ALBANY, N.Y. (NEWS10) — It’s a step forward and two steps back for a company trying to bring a blood plasma donation center to Albany. The company, CSL, is trying to buy an open space in the Hannaford Supermarket shopping plaza on Central Avenue.
“Blood plasma is used for a lot of different therapies to treat a lot of different diseases, blood diseases, and for a lot of research, so all in all it’s a plus for the community, it’s a plus for the medical community as a whole,” explains John Wright, an attorney representing the owners of the Hannaford Plaza.
But it’s taken two years to get a proper vote on where plasma centers can and can’t go based on the Albany zoning code. The city planning department previously declared they’re not an office, not a clinic, and not a retail space.
“We have a great respect for Chris Spencer and his office, we were disappointed with the conclusion he came to, but I think the board today made the right decision,” says Wright after the zoning board voted Wednesday plasma centers will be classified under “light manufacturing.”
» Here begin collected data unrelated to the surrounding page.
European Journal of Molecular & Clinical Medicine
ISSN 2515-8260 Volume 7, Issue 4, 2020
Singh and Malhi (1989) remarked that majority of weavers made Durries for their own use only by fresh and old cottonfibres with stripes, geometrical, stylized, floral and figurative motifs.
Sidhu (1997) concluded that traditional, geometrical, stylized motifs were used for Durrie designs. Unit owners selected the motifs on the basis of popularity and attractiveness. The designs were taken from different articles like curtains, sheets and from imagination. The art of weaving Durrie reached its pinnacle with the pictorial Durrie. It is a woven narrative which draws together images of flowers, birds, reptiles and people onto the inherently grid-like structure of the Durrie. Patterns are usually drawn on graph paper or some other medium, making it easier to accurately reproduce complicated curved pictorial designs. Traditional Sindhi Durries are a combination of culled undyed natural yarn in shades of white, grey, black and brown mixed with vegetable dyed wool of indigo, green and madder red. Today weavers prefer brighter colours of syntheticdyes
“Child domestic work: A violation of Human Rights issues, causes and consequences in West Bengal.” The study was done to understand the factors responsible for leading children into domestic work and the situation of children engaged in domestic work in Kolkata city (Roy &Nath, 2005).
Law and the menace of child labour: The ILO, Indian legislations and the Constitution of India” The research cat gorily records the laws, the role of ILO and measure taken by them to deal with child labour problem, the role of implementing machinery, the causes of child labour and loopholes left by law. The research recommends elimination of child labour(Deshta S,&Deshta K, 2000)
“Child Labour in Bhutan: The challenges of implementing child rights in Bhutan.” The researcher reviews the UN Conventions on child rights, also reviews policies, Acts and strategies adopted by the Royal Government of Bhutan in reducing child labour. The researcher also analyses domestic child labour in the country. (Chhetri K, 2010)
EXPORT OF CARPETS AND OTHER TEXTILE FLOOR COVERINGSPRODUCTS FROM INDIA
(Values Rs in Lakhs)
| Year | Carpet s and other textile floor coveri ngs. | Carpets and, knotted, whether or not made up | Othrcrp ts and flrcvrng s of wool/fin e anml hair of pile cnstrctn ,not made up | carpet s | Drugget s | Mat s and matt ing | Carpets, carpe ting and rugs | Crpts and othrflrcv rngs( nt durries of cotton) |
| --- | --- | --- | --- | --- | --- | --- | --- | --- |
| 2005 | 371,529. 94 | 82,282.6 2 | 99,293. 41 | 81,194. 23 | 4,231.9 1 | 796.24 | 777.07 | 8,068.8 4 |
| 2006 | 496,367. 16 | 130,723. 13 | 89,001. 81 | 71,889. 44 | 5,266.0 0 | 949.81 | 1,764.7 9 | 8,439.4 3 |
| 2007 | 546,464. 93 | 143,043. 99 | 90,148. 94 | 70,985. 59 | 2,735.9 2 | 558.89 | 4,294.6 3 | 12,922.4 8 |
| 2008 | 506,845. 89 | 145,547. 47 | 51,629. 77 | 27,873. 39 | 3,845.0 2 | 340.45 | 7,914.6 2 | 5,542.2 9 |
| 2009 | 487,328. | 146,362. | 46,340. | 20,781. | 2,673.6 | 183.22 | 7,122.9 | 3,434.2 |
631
“If you put in a use that is antithetical to the zone, you can create negative effects to the people that live there. One of the things that the board does in its day-to-day business is it weighs the benefit to the applicant with the burden on the neighborhood that it’s coming into,” says Chair of the Albany Board of Zoning Appeals Richard Berkley.
And the neighborhood is certainly concerned. Zachary Simpson is the vice president of the Upper Washington Avenue Neighborhood Association and has been to every meeting in two years to proclaim their persistent no to a plasma center at Hannaford Plaza.
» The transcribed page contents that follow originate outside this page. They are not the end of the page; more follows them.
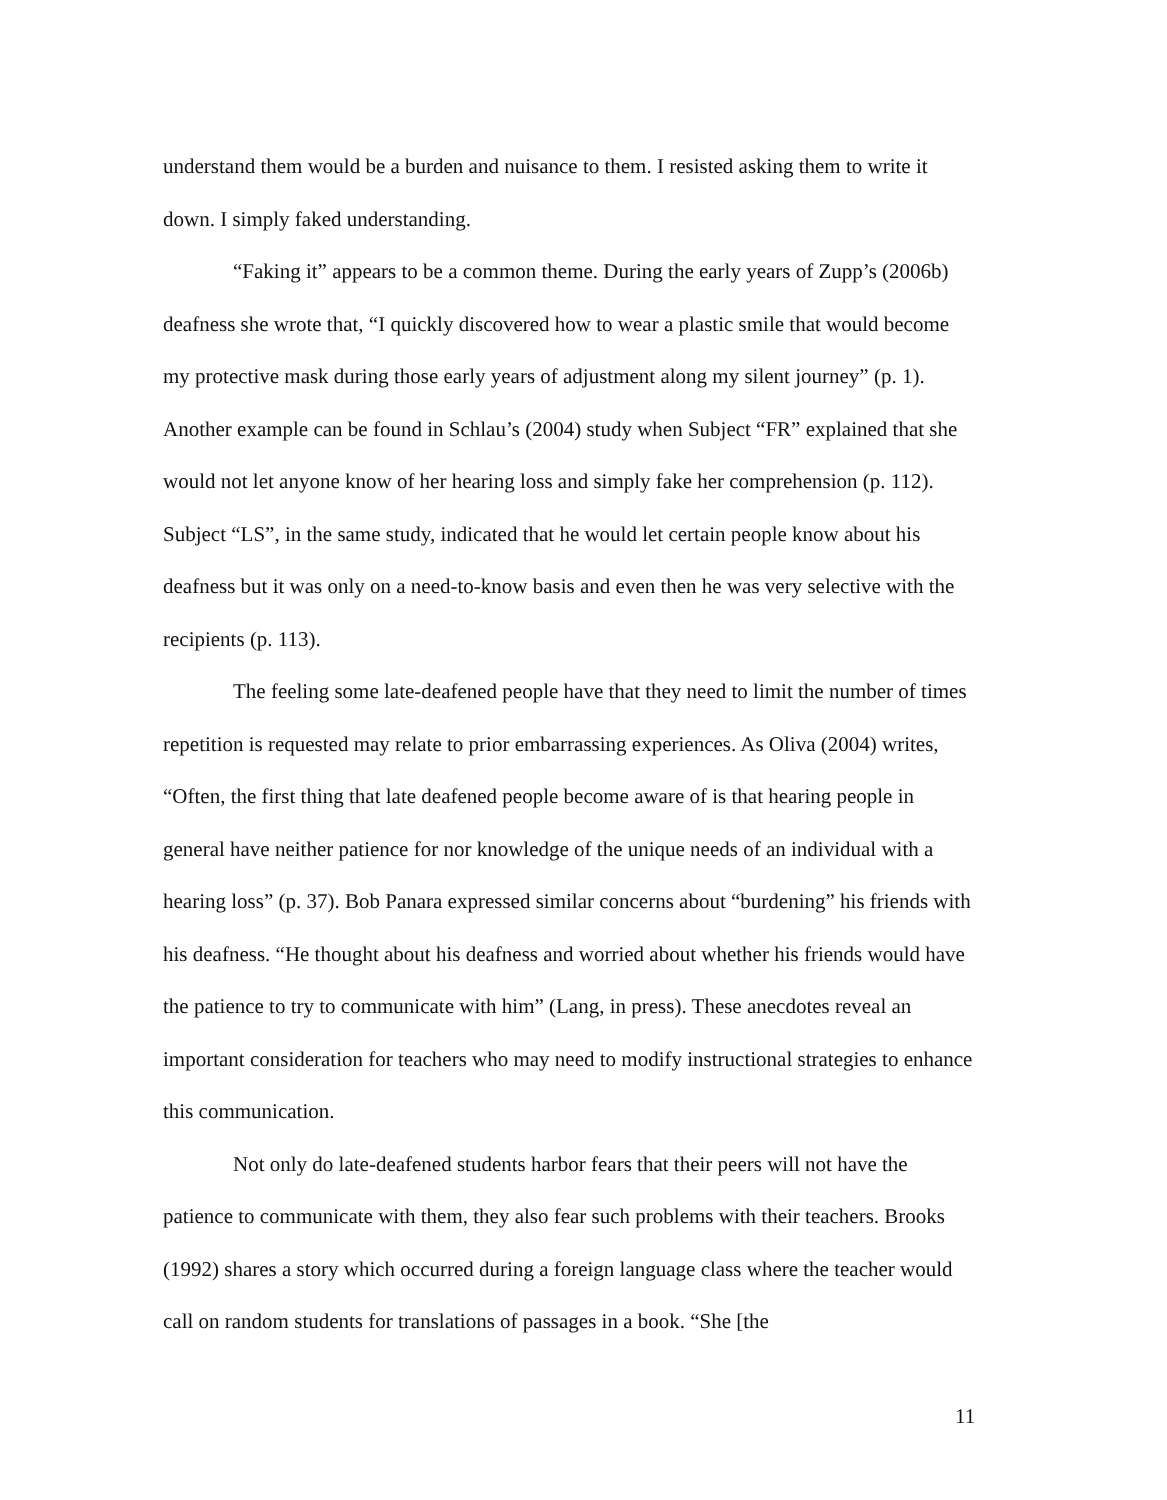understand them would be a burden and nuisance to them. I resisted asking them to write it down. I simply faked understanding.
“Faking it” appears to be a common theme. During the early years of Zupp’s (2006b) deafness she wrote that, “I quickly discovered how to wear a plastic smile that would become my protective mask during those early years of adjustment along my silent journey” (p. 1). Another example can be found in Schlau’s (2004) study when Subject “FR” explained that she would not let anyone know of her hearing loss and simply fake her comprehension (p. 112). Subject “LS”, in the same study, indicated that he would let certain people know about his deafness but it was only on a need-to-know basis and even then he was very selective with the recipients (p. 113).
The feeling some late-deafened people have that they need to limit the number of times repetition is requested may relate to prior embarrassing experiences. As Oliva (2004) writes, “Often, the first thing that late deafened people become aware of is that hearing people in general have neither patience for nor knowledge of the unique needs of an individual with a hearing loss” (p. 37). Bob Panara expressed similar concerns about “burdening” his friends with his deafness. “He thought about his deafness and worried about whether his friends would have the patience to try to communicate with him” (Lang, in press). These anecdotes reveal an important consideration for teachers who may need to modify instructional strategies to enhance this communication.
Not only do late-deafened students harbor fears that their peers will not have the patience to communicate with them, they also fear such problems with their teachers. Brooks (1992) shares a story which occurred during a foreign language class where the teacher would call on random students for translations of passages in a book. “She [the
11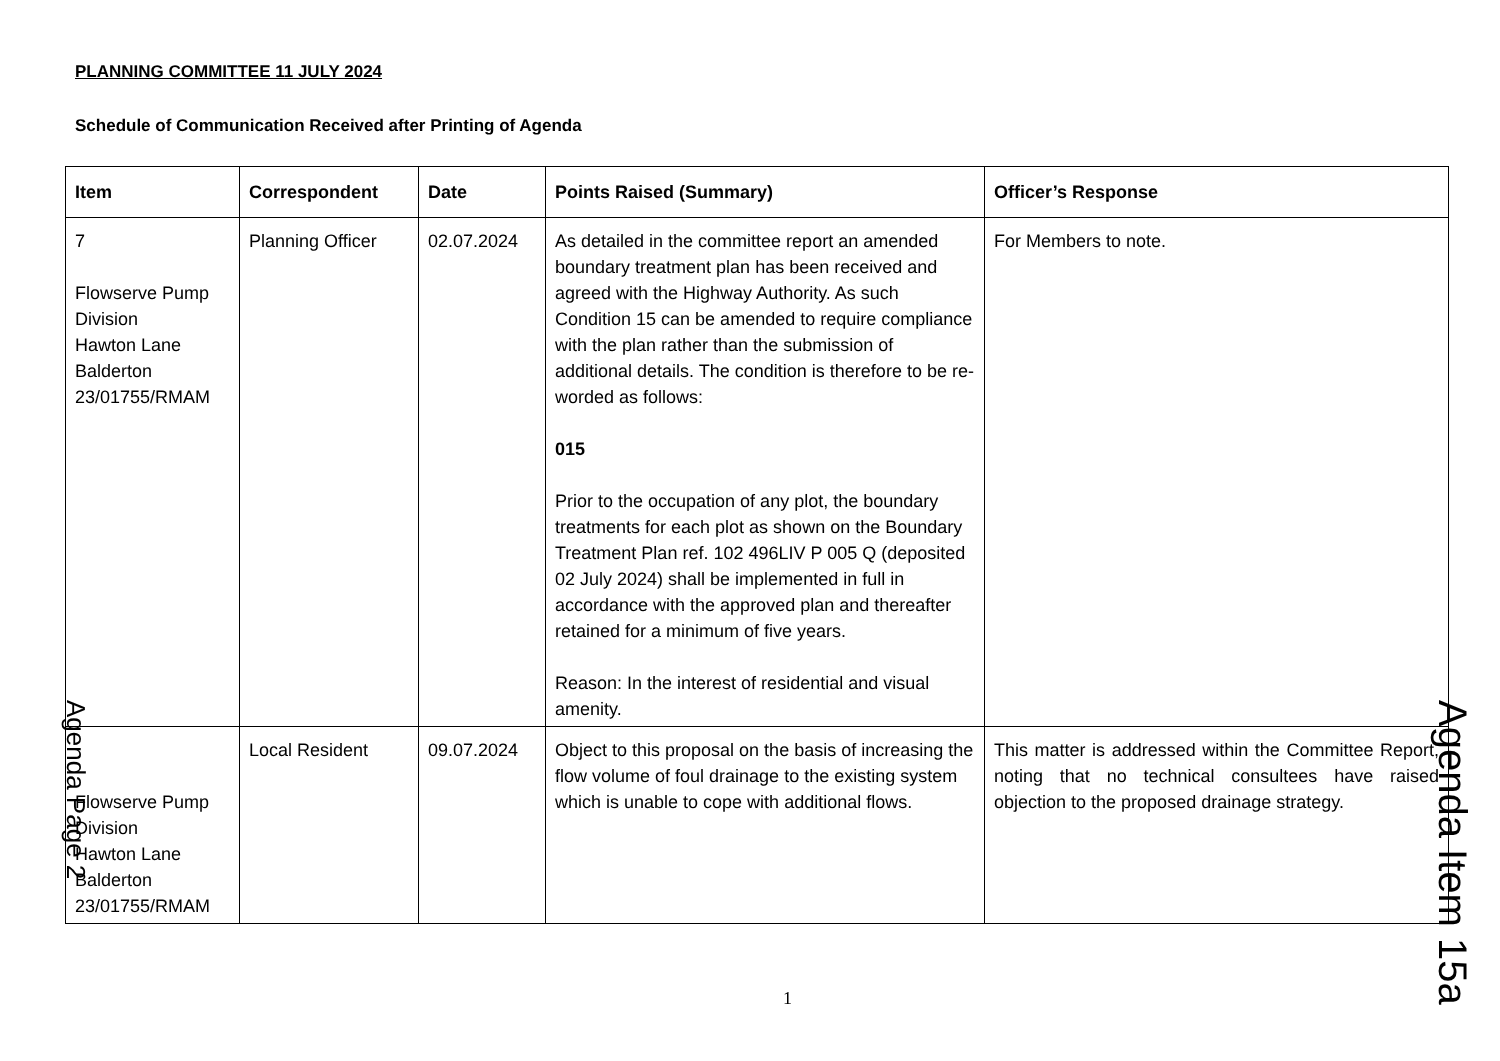PLANNING COMMITTEE 11 JULY 2024
Schedule of Communication Received after Printing of Agenda
| Item | Correspondent | Date | Points Raised (Summary) | Officer’s Response |
| --- | --- | --- | --- | --- |
| 7 Flowserve Pump Division Hawton Lane Balderton 23/01755/RMAM | Planning Officer | 02.07.2024 | As detailed in the committee report an amended boundary treatment plan has been received and agreed with the Highway Authority. As such Condition 15 can be amended to require compliance with the plan rather than the submission of additional details. The condition is therefore to be re-worded as follows: 015 Prior to the occupation of any plot, the boundary treatments for each plot as shown on the Boundary Treatment Plan ref. 102 496LIV P 005 Q (deposited 02 July 2024) shall be implemented in full in accordance with the approved plan and thereafter retained for a minimum of five years. Reason: In the interest of residential and visual amenity. | For Members to note. |
| Flowserve Pump Division Hawton Lane Balderton 23/01755/RMAM | Local Resident | 09.07.2024 | Object to this proposal on the basis of increasing the flow volume of foul drainage to the existing system which is unable to cope with additional flows. | This matter is addressed within the Committee Report, noting that no technical consultees have raised objection to the proposed drainage strategy. |
1
Agenda Page 2
Agenda Item 15a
“Which is right down the street from our park — our Westland Hills Park — it’s very close to a residential neighborhood, so we were concerned about impacts on the neighborhood,” Simpson explains to NEWS10’s Mikhaela Singleton.
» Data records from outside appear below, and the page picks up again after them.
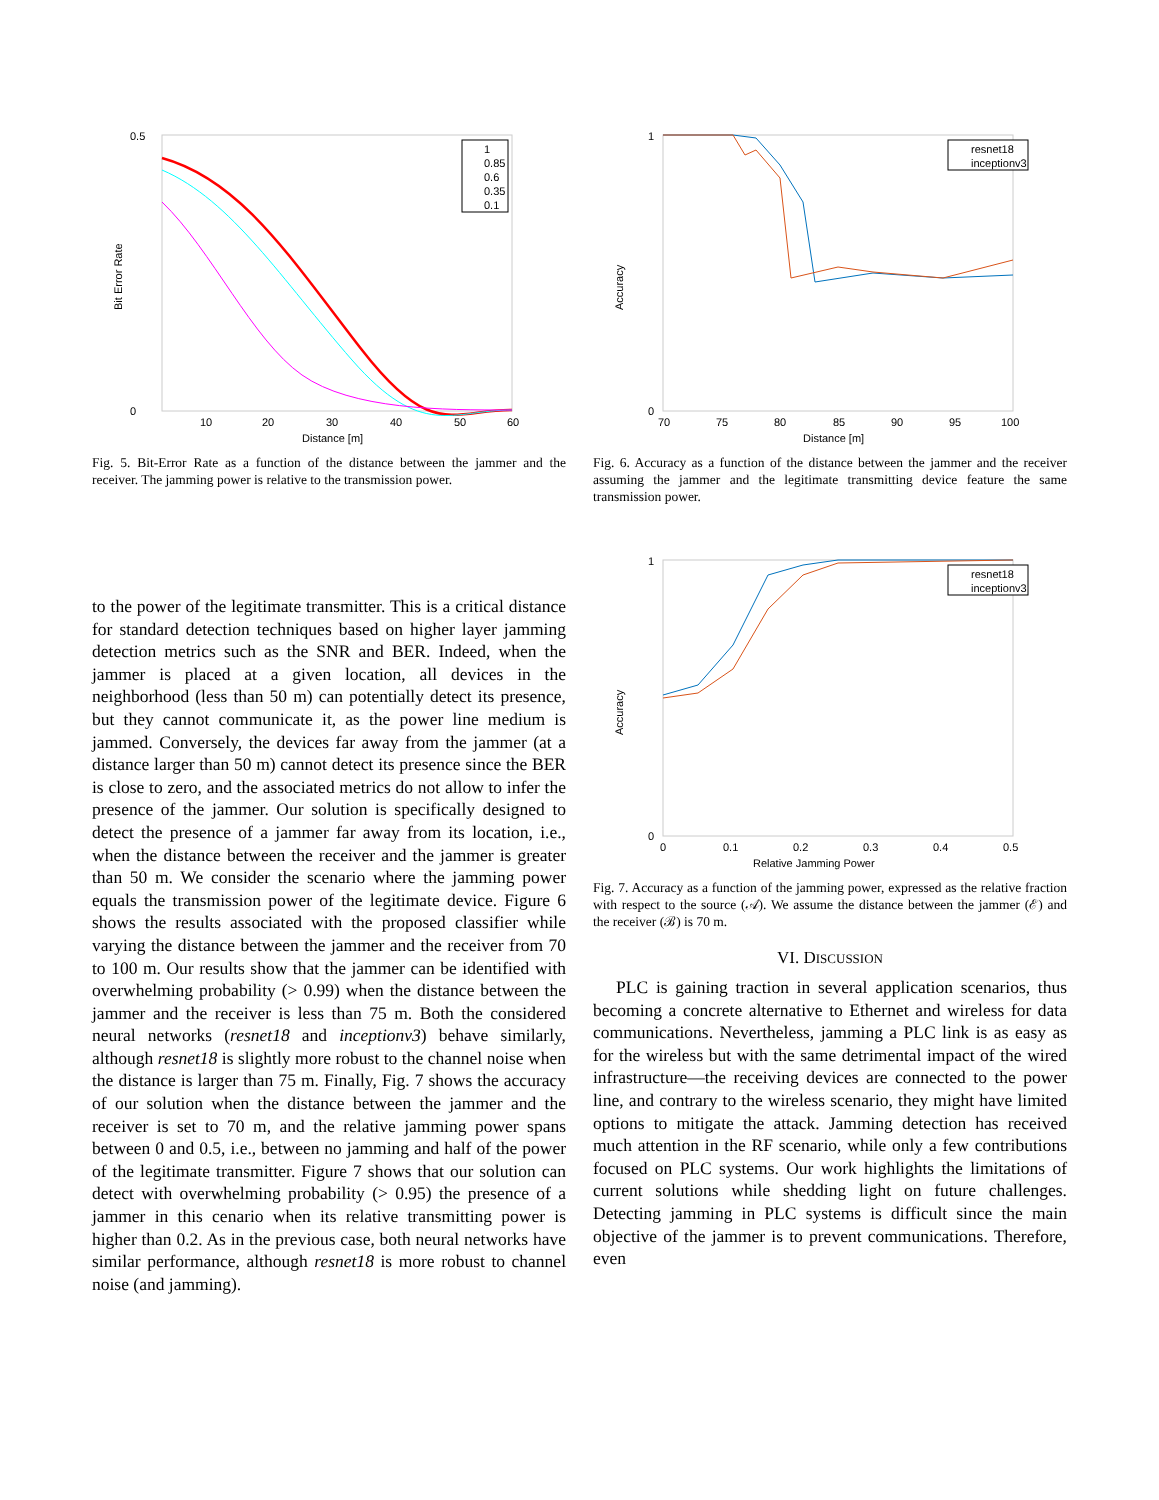0.5
0
Bit Error Rate
10
20
30
40
50
60
Distance [m]
1
0.85
0.6
0.35
0.1
Fig. 5. Bit-Error Rate as a function of the distance between the jammer and the receiver. The jamming power is relative to the transmission power.
1
0
Accuracy
70
75
80
85
90
95
100
Distance [m]
resnet18
inceptionv3
Fig. 6. Accuracy as a function of the distance between the jammer and the receiver assuming the jammer and the legitimate transmitting device feature the same transmission power.
to the power of the legitimate transmitter. This is a critical distance for standard detection techniques based on higher layer jamming detection metrics such as the SNR and BER. Indeed, when the jammer is placed at a given location, all devices in the neighborhood (less than 50 m) can potentially detect its presence, but they cannot communicate it, as the power line medium is jammed. Conversely, the devices far away from the jammer (at a distance larger than 50 m) cannot detect its presence since the BER is close to zero, and the associated metrics do not allow to infer the presence of the jammer. Our solution is specifically designed to detect the presence of a jammer far away from its location, i.e., when the distance between the receiver and the jammer is greater than 50 m. We consider the scenario where the jamming power equals the transmission power of the legitimate device. Figure 6 shows the results associated with the proposed classifier while varying the distance between the jammer and the receiver from 70 to 100 m. Our results show that the jammer can be identified with overwhelming probability (> 0.99) when the distance between the jammer and the receiver is less than 75 m. Both the considered neural networks (resnet18 and inceptionv3) behave similarly, although resnet18 is slightly more robust to the channel noise when the distance is larger than 75 m. Finally, Fig. 7 shows the accuracy of our solution when the distance between the jammer and the receiver is set to 70 m, and the relative jamming power spans between 0 and 0.5, i.e., between no jamming and half of the power of the legitimate transmitter. Figure 7 shows that our solution can detect with overwhelming probability (> 0.95) the presence of a jammer in this cenario when its relative transmitting power is higher than 0.2. As in the previous case, both neural networks have similar performance, although resnet18 is more robust to channel noise (and jamming).
1
0
Accuracy
0
0.1
0.2
0.3
0.4
0.5
Relative Jamming Power
resnet18
inceptionv3
Fig. 7. Accuracy as a function of the jamming power, expressed as the relative fraction with respect to the source (𝒜). We assume the distance between the jammer (ℰ) and the receiver (ℬ) is 70 m.
VI. DISCUSSION
PLC is gaining traction in several application scenarios, thus becoming a concrete alternative to Ethernet and wireless for data communications. Nevertheless, jamming a PLC link is as easy as for the wireless but with the same detrimental impact of the wired infrastructure—the receiving devices are connected to the power line, and contrary to the wireless scenario, they might have limited options to mitigate the attack. Jamming detection has received much attention in the RF scenario, while only a few contributions focused on PLC systems. Our work highlights the limitations of current solutions while shedding light on future challenges. Detecting jamming in PLC systems is difficult since the main objective of the jammer is to prevent communications. Therefore, even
Among those concerns, the physical toll plasma donation puts on participants, loitering in the plaza, crowding parking, and targeting behind the plan.
“It does prey on lower income individuals. They have a business model, they have to be on a bus line, they have to be near a college university, they target. They do target strip malls, that’s what works for them,” Simpson says.
NEWS10 reached out to CSL for comment, but so far no response. Zoning the center as “light manufacturing” would still allow the company to set up shop in the plaza, with restrictions, which they’ll now need to go back and petition the planning department for.